Literature Review: The elevation of art through commerce: An analysis of Charles Saatchi’s approach to the machinery of art production using Pierre Bourdieu’s theories of distinction.

The Rules of Art was published in French in 1992, and translated into English in 1996. However, the ideas that appear in this book were already being advanced in other academic work such as Distinction: a Social Critique of the Judgment of Taste (1984), The Love of Art: European Art Museums and Their Public (1991) and Language and Symbolic Power (1991).
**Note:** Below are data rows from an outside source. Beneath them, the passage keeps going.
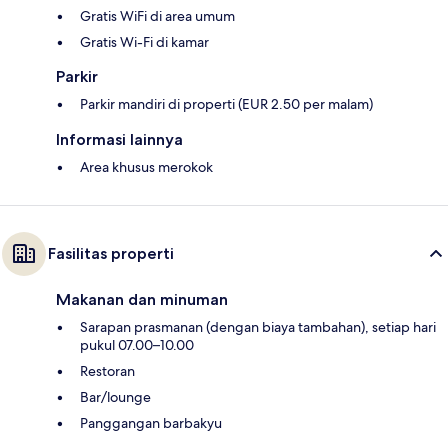
Gratis WiFi di area umum
Gratis Wi-Fi di kamar
Parkir
Parkir mandiri di properti (EUR 2.50 per malam)
Informasi lainnya
Area khusus merokok
Fasilitas properti
Makanan dan minuman
Sarapan prasmanan (dengan biaya tambahan), setiap hari
pukul 07.00–10.00
Restoran
Bar/lounge
Panggangan barbakyu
The Rules of Art actually tracks the literary field in France during the nineteenth century and uses the success of Gustave Flaubert’s Sentimental Education (1869) to follow the emergence of an autonomous (from the market) literary field and understand why Flaubert and his literary text have been sacralised throughout the proceeding decades by literary scholars. Throughout The Rules of Art, Bourdieu uses a unique methodology to analyse this text. However, although innovative, this is not relevant to this particular dissertation. What is relevant is Bourdieu’s discussion of Manet and Duchamp. Bourdieu argues that Manet and Duchamp became successful artists because they managed to separate from its present day institution of the French Académie of art, while separating from the popular demands of the emerging bourgeoisie – thus, they managed autonomy, through artistic freedom, creating their own art movement, which in turn meant that the Académie and the market both were tamed and redirected by these artists. Brown and Szeman (2000) agree with this appraisal of Bourdieu’s ideas. They argue that what these artists achieve is the institutionalisation of their particular brand of avant guard.